PAGE EXCERPT:
---

Nathan Martin, Analyst
Maybe I’ll start with kind of a mixed question. I know domestic shipments seasonally light in the first quarter. But it looked like Aussie index export tons also kind of dip below your typical 1/3 or so, let’s call it, a net sales level and then the exports tied to the other pricing mechanisms were about 51% of sales looks like. So Dan, maybe get your thoughts behind kind of the mix drivers there? And then maybe how should we kind of think about that mix evolving with those three buckets here in the second quarter?
Andy Eidson, CEO
And Nate, I guess I’d take exceptions to light. I wouldn’t say it was a light shipping schedule. I think we’re – there’s 4 million tons. But some – there were certainly some deferrals we saw coming out of Asia. So a lighter spot demand and a little bit of deferral. So that did skew the Aussie index-based volumes a bit downward. I probably see that in Q2 as well before it picks up. India still looks real solid for us, but for the reasons that have been addressed, the elections coming up and things. There is – there is definitely both on term and spot business, a little bit less coming out of India. And then just generally Southeast Asia and China, a little slower than we had hoped as well for just overall economic reasons.
Nathan Martin, Analyst
Okay. Got it. And just to clarify then. I was just saying light from an Aussie indexed percentage of sales, not 4 million, 4.1 million tons or light, so that makes sense. I guess sticking with the demand thing; Pacific Basin had been kind of outpacing the Atlantic Basin for a few quarters. Now it sounds like maybe things a little bit weaker near-term in India, as you just mentioned. Maybe could I get your thoughts on Europe? I mean, how are things looking there? Maybe when do you think that market could start to improve?
Dan Horn, Chief Commercial Officer
I think it's safe to say Europe should have produced more hot metal in 2024 than they did in 2022. That seems to be in the cards. Several of our customers have more blast furnaces operating. As I mentioned, there's an overhang on coke. And with the low coke prices, there's a fair amount of purchase going into Europe that probably won't last. In my experience, that lasts for a while, and then when the cheap coke gets worked off, the cokeries begin producing more of their own. So I tend to think Europe will start to pick up. And that probably applies to South America as well.
Nathan Martin, Analyst
Okay. Got it. Thanks for that color. And then maybe shifting over to DTA, I know some prepared remarks there, specifically some comments, I guess, on the Baltimore port outage related to transportation. But did you guys see any benefit maybe from the Baltimore port outage as far as tonnage necessarily needing to shift away and likely Hinton Roads taking the majority of that?
Dan Horn, Chief Commercial Officer
I guess short answer would be no, Nate. We're moving clicking along with our business as we had before. We got a few phone calls right after the bridge collapse, but it didn't really translate into any spot business. We know that there's a fair amount of Norfolk Southern base business that's moved to Lamberts Point, that would have shipped out of Baltimore, and that probably – we probably got back in the queue a little bit there. So that's a minor effect, I think, on Alpha would be – there's just – there's a little more volume going out of Amber's point than there was prior. But as far as DTA, I'd have to say we didn't see any effects.

---

WRITTEN TASK 1: Repeat the earnings call transcript word for word, from "Andy Eidson, CEO" up to and including "overall economic reasons.".
WRITTEN TASK 2: Reproduce the records verbatim, from their first line up to and including the line with "sempre vivo tema della lotta tra Bene e Male".
The transcript and the records are unrelated material.

---

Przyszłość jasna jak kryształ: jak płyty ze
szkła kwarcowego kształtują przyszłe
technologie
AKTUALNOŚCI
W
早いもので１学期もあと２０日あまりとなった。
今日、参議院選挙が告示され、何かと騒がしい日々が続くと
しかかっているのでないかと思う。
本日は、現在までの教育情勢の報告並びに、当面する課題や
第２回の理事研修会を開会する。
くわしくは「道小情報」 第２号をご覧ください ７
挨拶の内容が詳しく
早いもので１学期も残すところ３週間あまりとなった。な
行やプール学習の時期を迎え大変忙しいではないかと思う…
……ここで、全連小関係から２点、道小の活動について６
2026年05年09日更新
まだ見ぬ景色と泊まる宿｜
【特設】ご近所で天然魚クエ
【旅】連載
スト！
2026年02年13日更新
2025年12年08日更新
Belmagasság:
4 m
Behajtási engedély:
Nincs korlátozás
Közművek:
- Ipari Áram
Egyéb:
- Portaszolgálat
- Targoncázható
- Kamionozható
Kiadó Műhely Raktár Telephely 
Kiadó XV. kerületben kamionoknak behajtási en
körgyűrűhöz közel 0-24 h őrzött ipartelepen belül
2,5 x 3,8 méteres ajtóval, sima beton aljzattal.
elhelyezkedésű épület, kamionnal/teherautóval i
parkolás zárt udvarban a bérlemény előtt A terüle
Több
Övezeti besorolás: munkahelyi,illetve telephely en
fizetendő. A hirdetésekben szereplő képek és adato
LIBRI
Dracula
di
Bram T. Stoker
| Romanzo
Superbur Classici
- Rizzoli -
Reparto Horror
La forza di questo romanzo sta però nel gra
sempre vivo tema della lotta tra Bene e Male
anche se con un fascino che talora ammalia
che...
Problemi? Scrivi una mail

---

SOLUTION 1:
Andy Eidson, CEO
And Nate, I guess I’d take exceptions to light. I wouldn’t say it was a light shipping schedule. I think we’re – there’s 4 million tons. But some – there were certainly some deferrals we saw coming out of Asia. So a lighter spot demand and a little bit of deferral. So that did skew the Aussie index-based volumes a bit downward. I probably see that in Q2 as well before it picks up. India still looks real solid for us, but for the reasons that have been addressed, the elections coming up and things. There is – there is definitely both on term and spot business, a little bit less coming out of India. And then just generally Southeast Asia and China, a little slower than we had hoped as well for just overall economic reasons.

SOLUTION 2:
Przyszłość jasna jak kryształ: jak płyty ze
szkła kwarcowego kształtują przyszłe
technologie
AKTUALNOŚCI
W
早いもので１学期もあと２０日あまりとなった。
今日、参議院選挙が告示され、何かと騒がしい日々が続くと
しかかっているのでないかと思う。
本日は、現在までの教育情勢の報告並びに、当面する課題や
第２回の理事研修会を開会する。
くわしくは「道小情報」 第２号をご覧ください ７
挨拶の内容が詳しく
早いもので１学期も残すところ３週間あまりとなった。な
行やプール学習の時期を迎え大変忙しいではないかと思う…
……ここで、全連小関係から２点、道小の活動について６
2026年05年09日更新
まだ見ぬ景色と泊まる宿｜
【特設】ご近所で天然魚クエ
【旅】連載
スト！
2026年02年13日更新
2025年12年08日更新
Belmagasság:
4 m
Behajtási engedély:
Nincs korlátozás
Közművek:
- Ipari Áram
Egyéb:
- Portaszolgálat
- Targoncázható
- Kamionozható
Kiadó Műhely Raktár Telephely 
Kiadó XV. kerületben kamionoknak behajtási en
körgyűrűhöz közel 0-24 h őrzött ipartelepen belül
2,5 x 3,8 méteres ajtóval, sima beton aljzattal.
elhelyezkedésű épület, kamionnal/teherautóval i
parkolás zárt udvarban a bérlemény előtt A terüle
Több
Övezeti besorolás: munkahelyi,illetve telephely en
fizetendő. A hirdetésekben szereplő képek és adato
LIBRI
Dracula
di
Bram T. Stoker
| Romanzo
Superbur Classici
- Rizzoli -
Reparto Horror
La forza di questo romanzo sta però nel gra
sempre vivo tema della lotta tra Bene e Male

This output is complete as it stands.